Some EU countries use the eurozone as a credit card, with Germany picking up the tab – new research
Europe is home to many languages, varied geography and different cultures. And until fairly recently, it was also a place where almost every country had its own currency.
The arrival of a common currency in 1999 changed all that. Now 344 million citizens in 20 of the 27 EU member states use the euro, making it the world’s second most used international currency after the US dollar.
One purpose of the euro is to simplify cross-border payment transfers between eurozone member states. This is achieved using a system called “Target 2” (T2) which settles private sector bank-to-bank and commercial transactions between EU countries.
However, my research shows that this apparently innocuous settlement system is effectively being used to save the eurozone from imploding.
The problem is that some eurozone members – Italy and Spain, for example – import much more from other members than they export, particularly from Germany, the economic engine that has kept the eurozone economies going since 1999.
This results in a trade deficit, also known as a negative balance of trade. And this in turn creates a debt owed by Italy and Spain to Germany.
Luckily for them though, T2 converts this potentially risky debt into an apparently risk-free loan owed by the central banks of Italy and Spain to the central bank of Germany. The trouble is that there is no legal requirement in T2 to ever pay ot back.
United in debt?
Part of the reason for this imbalance is that the eurozone does not satisfy the economic conditions for being an “optimal currency area” (OCA) – that is, a geographical area over which a single currency and monetary policy can operate on a long term basis (in contrast to the UK and US, for example).
The different business cycles within the eurozone (with some countries booming economically, while others are in a slump) mean that trade surpluses and deficits will build up because inter-regional exchange rates can no longer be changed.
The normal way for a country to deal with a trade deficit is to devalue its currency, but this is not possible in the eurozone, since exchange rates between members were fixed in perpetuity in 1999. The most economically efficient countries, like Germany, accrue surpluses, while the more inefficient countries, like Italy and Spain, build up deficits.
To rectify this, surplus regions would have to recycle their surpluses back into deficit regions via transfers to keep the eurozone economies in balance. This is what happens in OCAs like the UK when the national government transfers tax revenues collected in England to Scotland, Wales and Northern Ireland to correct regional imbalances.
But the largest surplus country in the eurozone, Germany, refuses to accept that the EU is a “transfer union”. This is because the eurozone was set up on the explicit basis that market forces, not fiscal transfers, would be used to remove productivity differences between member states – and Germany was determined that it would not cross-subsidise inefficient members.
Yet deficit countries, including Italy and Spain, are using T2 for this very purpose. For them, T2 has effectively become a giant credit card. But unlike a regular credit card, neither the debt nor the interest that accrues on the debt ever needs to be repaid.
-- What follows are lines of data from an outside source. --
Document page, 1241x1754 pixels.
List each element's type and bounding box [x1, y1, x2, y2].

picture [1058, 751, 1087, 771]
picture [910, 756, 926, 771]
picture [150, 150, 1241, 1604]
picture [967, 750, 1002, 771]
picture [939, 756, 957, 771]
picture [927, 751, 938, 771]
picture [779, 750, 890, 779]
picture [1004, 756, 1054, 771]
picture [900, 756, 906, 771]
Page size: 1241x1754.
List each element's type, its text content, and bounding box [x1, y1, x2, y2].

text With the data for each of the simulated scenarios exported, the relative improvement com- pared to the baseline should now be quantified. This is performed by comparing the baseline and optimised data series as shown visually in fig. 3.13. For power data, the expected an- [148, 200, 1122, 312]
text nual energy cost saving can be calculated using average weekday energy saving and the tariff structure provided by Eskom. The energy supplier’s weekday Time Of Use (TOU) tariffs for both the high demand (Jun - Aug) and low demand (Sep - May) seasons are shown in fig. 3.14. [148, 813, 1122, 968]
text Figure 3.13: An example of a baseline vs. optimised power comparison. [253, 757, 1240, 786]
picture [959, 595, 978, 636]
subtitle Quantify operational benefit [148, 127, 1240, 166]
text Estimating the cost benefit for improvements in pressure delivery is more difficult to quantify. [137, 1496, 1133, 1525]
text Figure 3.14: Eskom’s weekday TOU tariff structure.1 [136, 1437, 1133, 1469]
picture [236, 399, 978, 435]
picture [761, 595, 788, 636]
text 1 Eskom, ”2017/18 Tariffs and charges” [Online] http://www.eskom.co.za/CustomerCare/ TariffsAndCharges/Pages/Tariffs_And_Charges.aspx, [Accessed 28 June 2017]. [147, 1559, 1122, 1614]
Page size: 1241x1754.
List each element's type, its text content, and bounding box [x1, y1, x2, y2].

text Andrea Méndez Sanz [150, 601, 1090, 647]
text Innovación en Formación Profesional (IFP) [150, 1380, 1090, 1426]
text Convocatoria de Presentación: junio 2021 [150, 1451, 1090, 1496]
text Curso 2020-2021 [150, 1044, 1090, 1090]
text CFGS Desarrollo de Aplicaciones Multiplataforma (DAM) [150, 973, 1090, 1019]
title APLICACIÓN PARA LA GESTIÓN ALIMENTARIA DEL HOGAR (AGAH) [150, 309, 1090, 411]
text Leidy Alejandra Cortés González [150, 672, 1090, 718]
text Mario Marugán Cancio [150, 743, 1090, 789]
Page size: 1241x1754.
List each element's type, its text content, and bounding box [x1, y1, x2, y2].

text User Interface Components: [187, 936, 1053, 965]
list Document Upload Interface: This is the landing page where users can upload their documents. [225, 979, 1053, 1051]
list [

Secret European debt mountain
My research also shows that the size of the deficits being built up is causing citizens in those countries to lose confidence in their banking systems, leading them to transfer their funds to banks in surplus countries. T2 is being used to facilitate this capital flight to Germany, the Netherlands and Luxembourg.
Then there is the fact that no member state individually controls the European Central Bank. This implies that they do not (and cannot) stand behind their government debts or currency in the way genuine sovereign nations do – by printing more money to repay their debts when their tax base proves to be insufficient. Eurozone member states are therefore “sub-sovereign” states, since they are effectively using a “foreign currency”.
The present situation is not viable in the long term. And my research suggests only two realistic outcomes.
The first is a full fiscal and political union, with Brussels determining the levels of tax and public spending in each member state. The second is that the eurozone breaks up. Either way, it will cost German taxpayers well over €1 trillion (£854 billion).
The current faltering of the German economy – in part, due to the massive increase in energy costs following the Russian invasion of Ukraine and, in part, due to China no longer needing German machine tools for its factories – could mean that Germany does eventually capitulate to French demands for fiscal and political union.
But if it does, it will be a union based on the protectionist model favoured by France, with much greater state intervention and regulation in the economy and with large state subsidies for favoured sectors and firms.
This is very different from the “ordoliberal” (or “ordered liberal”) model preferred by Germany which supports free markets but seeks to prevent powerful private interests from undermining competition.
However, there are no examples in history where a country – let alone a continent – has regulated its way to economic success. For now, T2 is the silent bailout system that people rarely talk about – but upon which the very survival of the euro depends.